I walked away from the project for a while because, to be honest, I got a little bored and burnt out from it.
I had some ideas for improving the algorithms I was using, so I started again recently. I re-wrote my program in Perl so that I could run it easily on every computer I had ready access to (PC, Mac, Linux, etc.) without having to reinvent it. Interestingly, it sped up a fair amount in the process.
In addition to rewriting the program, I also figured out some optimizations that dramatically reduced the size of the possible range of solutions and improved my scoring system for possible decodes.
In addition, I realigned the way I numbered the symbols and the order of evaluation so that I'm working on the most common symbols in the message first, and the least common last. This should increase the "bang for the buck" for the CPU cycles I'm consuming.
Right now, my HP Pavilion DV8000t Windows XP Pro Intel Core Duo 2.16GHz laptop is cranking away at the program. It's trying to sort out the 10 most common symbols in the message. The solution set I'm testing for those symbols contains approximately 4,000,000 squared possibilities. For each combination, I partially decode the message and compare that decode to a dictionary of around 2,900 words that the killer used in his writings. The more words I find, the more characters I use out of the 340 symbols, and the higher the average word length, the better the score.

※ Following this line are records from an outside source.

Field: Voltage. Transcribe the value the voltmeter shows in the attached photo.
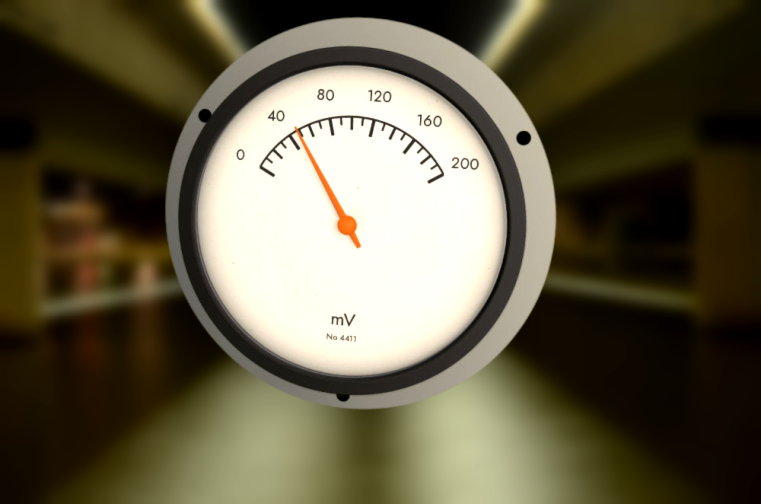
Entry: 50 mV
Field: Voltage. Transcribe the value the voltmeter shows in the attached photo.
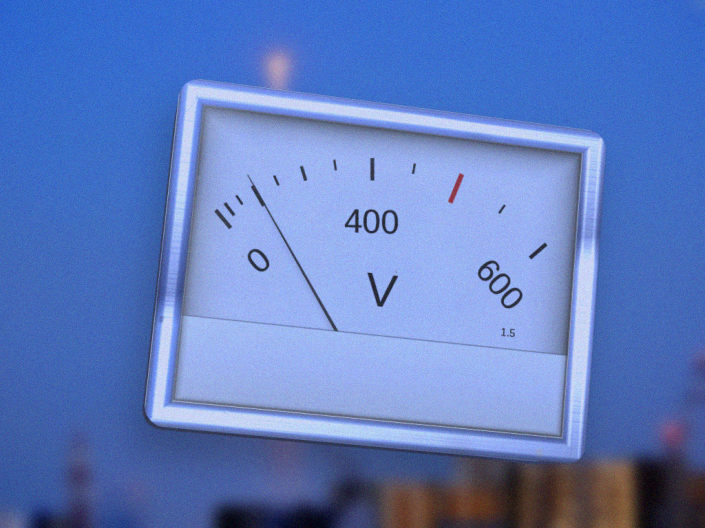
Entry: 200 V
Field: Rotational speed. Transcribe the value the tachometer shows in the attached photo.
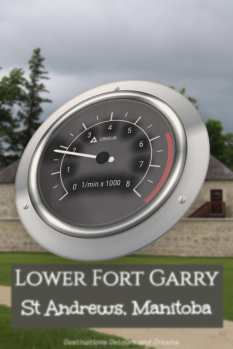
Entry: 1750 rpm
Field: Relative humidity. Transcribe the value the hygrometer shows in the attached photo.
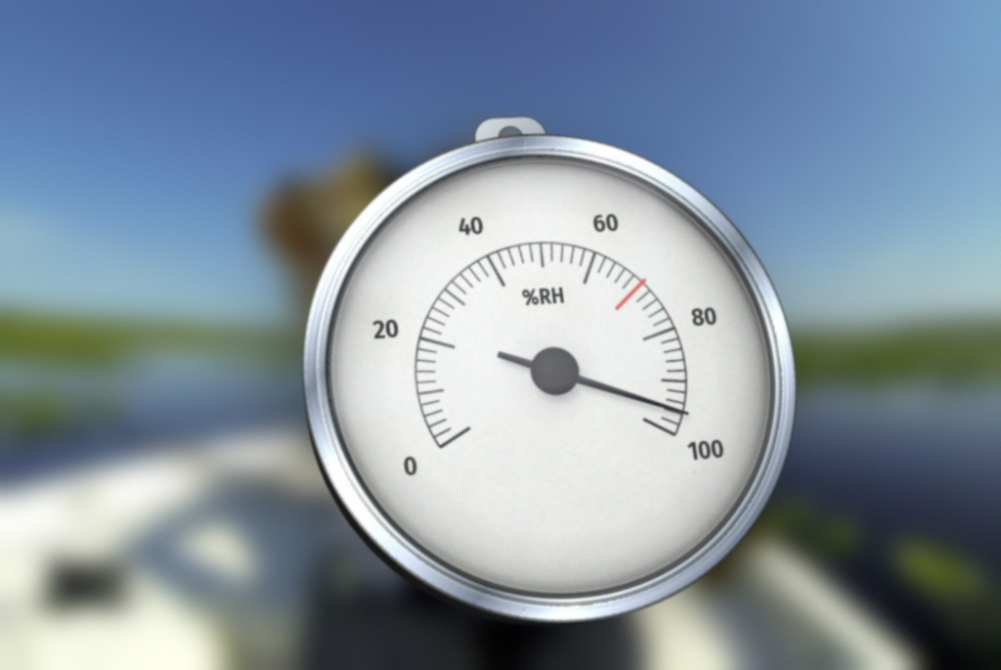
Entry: 96 %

The laptop is testing a little more than 20,000 solutions a minute. My main desktop tests about as many. My other two desktops test about that many. Some other systems running the script for me are able to test another 100,000 or so a minute. So I'm doing something in the range of 150,000 tests per minute. While that sounds like a lot, at this rate it will take over 4 million days (12,000 years!) of constant operation at that level to test all the possibilities.
I'm hoping to sort out a way to turn this into a distributed computing project that I can share through the web site.